In a recent interview (“Arlington Needs to be Innovative Again”), Victor Hoskins–the new Director of Arlington Economic Development (AED)–answered some questions. Based on the partial transcript published last week by the Washington Post, Hoskins offers both promising and questionable approaches to address Arlington’s many daunting economic challenges.
On the promising side, Hoskins recognized that Arlington cannot rest nostalgically on its reputation for having planned well in the past. Dramatic change is needed:
Everything is changing, and we have to change with it or we go down. We’re going down because we haven’t changed. … I loved my BlackBerry. I didn’t want to give up my BlackBerry. But where is BlackBerry now? The competitive landscape has changed so dramatically, conditions have changed. We haven’t dramatically changed.
Hoskins also helpfully provided examples of ways in which excessive micro-management hampers the nimbleness Arlington needs:
- There was a retail permit in D.C. that used to take four months to get. Now it takes four days. That’s our competition.
- Do not tell developers what color the grout has to be. Don’t tell them who the tenants should be.
But, there also were telling weaknesses in Hoskins’ presentation. He placed far too much responsibility on County residents for delays in project approval rather than where that responsibility primarily belongs: on County staff. Look no further than County staff’s persistent advocacy for the micro-management philosophy embedded in fatally-flawed proposals like the Retail Plan.

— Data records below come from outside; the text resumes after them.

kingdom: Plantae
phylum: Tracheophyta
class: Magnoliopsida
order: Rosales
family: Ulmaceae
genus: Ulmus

County Board leaders must help Hoskins by making it crystal clear to County staff that in our new, highly competitive environment, Arlington will no longer tolerate the rigid central planning theologies to which too many County staff members cling.
Board leaders also must help Hoskins by clarifying local government policies regarding millennials (those in their 20s and 30s). Hoskins admits “we don’t have a clear vision of where that’s moving.” Arlington has twisted itself into a pretzel by spending millions to attract and retain millennials as residents. Certainly, we want to continue attracting millennials to our community and including them at all levels of our civic life. But focusing excessively on millennials (and their entertainment) at the expense of everyone else is a big mistake.
Workers ages 45-54 generate the highest number of new start-ups, according to the Kauffman Report. The theory that millennials drive the “Creative Class“–a class ostensibly key to urban “vibrancy”–has been discredited.
Hoskins’ fresh perspectives are welcome. The County Board can help Hoskins best by urging him to refine those perspectives into reality-driven policies and streamlined procedures that will encourage businesses and residents of all ages to invest in Arlington.